Biden first stopped in Boise, Idaho, to visit the National Interagency Fire Center -- which coordinates the federal government's response to wildfires -- before traveling to the Sacramento, California, area to view the impact of the Caldor Fire and receive a briefing from local officials.
The president has used recent natural disasters to show the urgency of climate change and its deadly effects on the American people, pitching his massive spending plan as a way to rebuild infrastructure in a greener, cleaner, more resilient manner.
He also used the trip as a way to shore up support for California Gov. Gavin Newsom, a Democrat facing a recall election Tuesday. Newsom appeared alongside Biden at his stops in California, thanking the president for making climate change a priority.
After flying over damage in northern California, Biden spoke of the devastation -- "homes, precious memories destroyed" -- and called the more frequent and extreme wildfires "a blinking code red for our nation."
"We can't ignore the reality that these wildfires are being supercharged by climate change," he said. "It isn't about red or blue states; it's about fires, just fires."
The president said Americans need to face the reality that times have changed.
"From the Yellowstone fire to today, all's changed, in a drastic, drastic way," Biden said while meeting with officials in Boise, referring to the 1988 fires that at the time prompted the largest-ever firefighting response in U.S. history. "It's changed, It's not going back.
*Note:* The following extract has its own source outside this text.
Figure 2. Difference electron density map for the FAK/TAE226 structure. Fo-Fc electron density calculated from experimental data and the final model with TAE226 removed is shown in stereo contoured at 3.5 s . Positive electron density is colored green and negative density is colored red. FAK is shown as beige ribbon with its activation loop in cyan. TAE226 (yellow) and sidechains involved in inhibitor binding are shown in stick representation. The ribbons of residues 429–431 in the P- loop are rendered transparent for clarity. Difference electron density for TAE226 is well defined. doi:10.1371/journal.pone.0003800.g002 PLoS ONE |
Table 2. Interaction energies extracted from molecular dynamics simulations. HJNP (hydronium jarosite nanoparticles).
It's not going back."
The White House and Democratic leaders in Congress hope to pass two major bills by the end of the month that, together, would make hundreds of billions of dollars available for developing clean energy, rebuilding physical infrastructure to make it withstand more extreme weather events, and electrifying the federal fleet of vehicles.
"My message to you is, when we build back, we have to build back better," Biden said, using a slogan he has used to describe his agenda. "It's not a Democrat thing, it's not a Republican thing. It's a weather thing. It's a reality."
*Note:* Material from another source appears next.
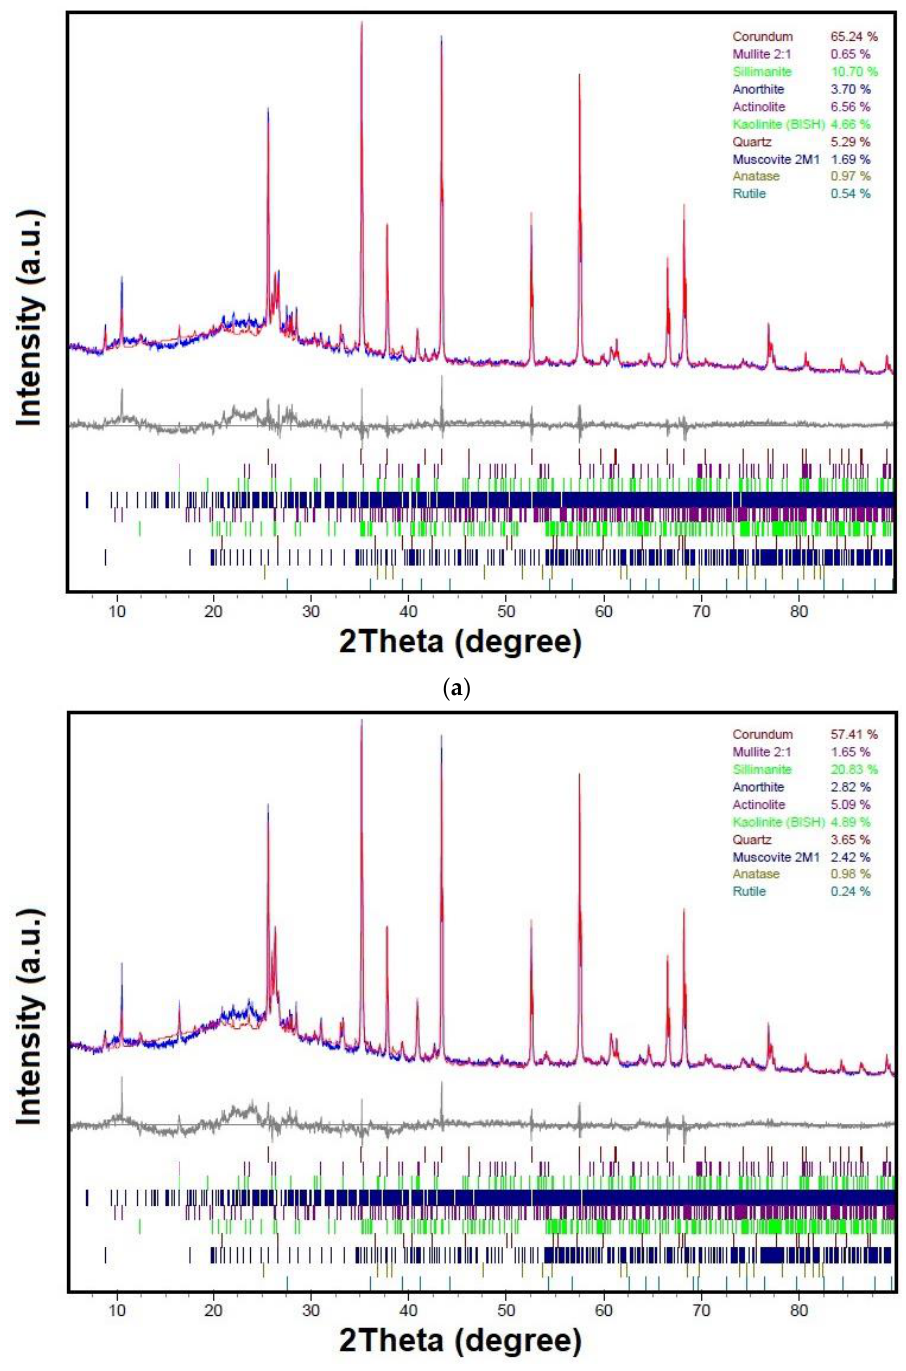
Figure 14. Rietveld refinement plots. ( a ) Rietveld refinement pattern of a normal porcelain insulator prototype; ( b ) Rietveld refinement pattern of a nano-TiO 2 coated porcelain insulator prototype.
The larger bill -- the price tag and contents of which have been subject to Democratic infighting -- would devote $135 billion to preventing wildfires, dealing with droughts and promoting clean energy in rural communities, among other things.
In California, Biden explained that the $3.5 trillion would be spent over 10 years and would represent a small fraction of the size of the United States' gross domestic product.
"We have to think big," he said. "Thinking small is a prescription for disaster. We're going to get this done. This nation is going to come together, and we are going to beat this climate change."
While in Idaho, Biden toured the federal fire center and promoted his administration's use of the Defense Production Act, a 1950 law that allows the president to direct civilian businesses to help meet orders for products necessary for the national defense, to spur the production of firehoses.
The use of the act enabled an Oklahoma City-based nonprofit, which is the main supplier of the U.S. Forest Service's firehoses, to produce 415 miles of fire hose, according to a person familiar with Biden's remarks.
Biden said he was able to "restart production ... bringing a lot of people back to work, delivering 21,920 new feet of firehose at the frontlines."
He then traveled to Long Beach, California, to speak at a Monday evening campaign rally with Newsom.
ABC News' Sarah Kolinovsky contributed to this report.